Don't allow the cookie to get set
  • Allow (accept)
    Let the cookie through

  • Prompt the user
    This is where we leave the decision up to the user to block or
    allow.
    Bugging the user with every decision is not normally considered a good
    thing. An implementation should probably remember the decision (adding it to
    the whitelist or blacklist) to reduce the frequency of popups.

  • ForceSession
    This is where a persistent cookie is
    forced into a session cookie. We delete the cookie when the browser gets
    closed.

  • ForceFirstParty

    Accept the cookie but only allow it to be get sent as a first party cookie.

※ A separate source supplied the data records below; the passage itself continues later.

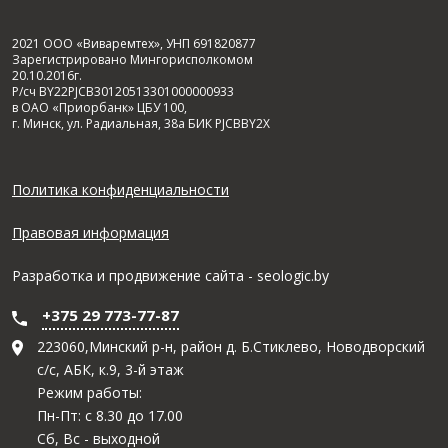
2021 ООО «Виваремтех», УНП 691820877
Зарегистрировано Мингорисполкомом
20.10.2016г.
Р/сч BY22PJCB30120513301000000933
в ОАО «Приорбанк» ЦБУ 100,
г. Минск, ул. Радиальная, 38а БИК PJCBBY2X
Политика конфиденциальности
Правовая информация
Разработка и
продвижение сайта
- seologic.by
+375 29 773-77-87
223060,Минский р-н, район д. Б.Стиклево, Новодворский
с/с, АБК, к.9, 3-й этаж
Режим работы:
Пн-Пт: с 8.30 до 17.00
Сб, Вс - выходной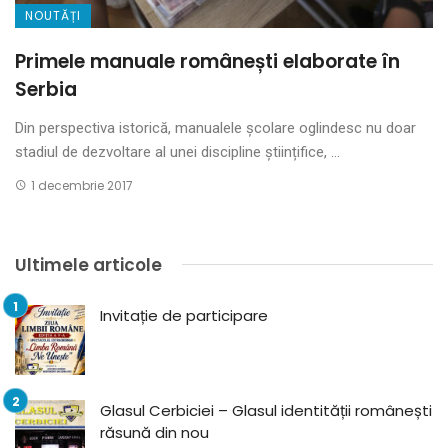
NOUTĂȚI
Primele manuale românești elaborate în
Serbia
Din perspectiva istorică, manualele școlare oglindesc nu doar
stadiul de dezvoltare al unei discipline științifice, ...
1 decembrie 2017
Ultimele articole
Invitație de participare
Glasul Cerbiciei – Glasul identității românești
răsună din nou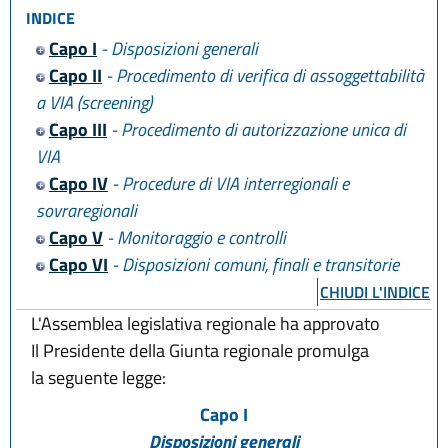
INDICE
Capo I
- Disposizioni generali
Capo II
- Procedimento di verifica di assoggettabilità
a VIA (screening)
Capo III
- Procedimento di autorizzazione unica di
VIA
Capo IV
- Procedure di VIA interregionali e
sovraregionali
Capo V
- Monitoraggio e controlli
Capo VI
- Disposizioni comuni, finali e transitorie
CHIUDI L'INDICE
L'Assemblea legislativa regionale ha approvato
Il Presidente della Giunta regionale promulga
la seguente legge:
Capo I
Disposizioni generali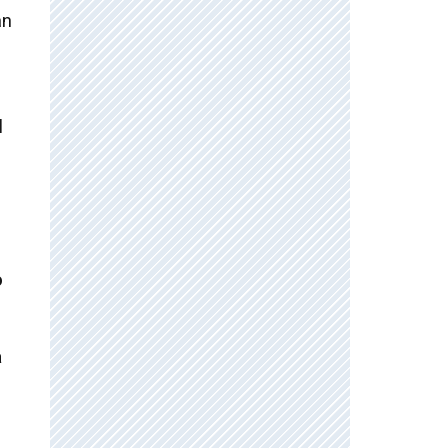
an
l
o
a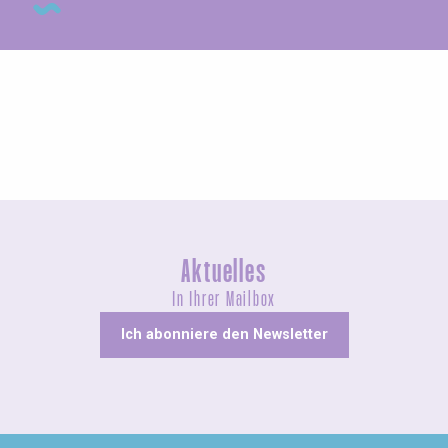
Ungewöhnliches
Aktuelles
In Ihrer Mailbox
Ich abonniere den Newsletter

P3P allows for a lot of information about the use, intent,
dispuite process etc to be expressed. IE boils it down to if Personally Identifiable Information
(PII) is used with your implicit or explicit consent and even that is a bit
too much lawyer speak reading what the settings mean. To give you an idea how
bad this can get, P3P Compact Policies allow you to say to accept all cookies
that will be used for government telemarketing and that any violation of the
policy could result in monetary compensation and disputes are handled by a court
of law or an independent organization but not customer service, but not many
people think about cookies that deeply. The full P3P xml policy file is even
MORE expressive. With all that complexity it's not too surprising that Firefox and Mozilla
doesn't seem to be
all
that sure about the value of P3P
.

IE exposes

all of its supported functionality (Full P3P compact
policies, whitelisting, blacklisting etc) in an xml based

Customized Privacy Import File which can be imported from the privacy tab of
Internet Settings. However some quick searchs leads me to think that this is one of those features that just
didn't take off. Maybe an export privacy settings, and a
clean way to plug in subscriptions could help?

Oh BTW, my personal setting is Medium-High in Internet Explorer,
which means explicit opt-in of any third party cookies that are used for PII.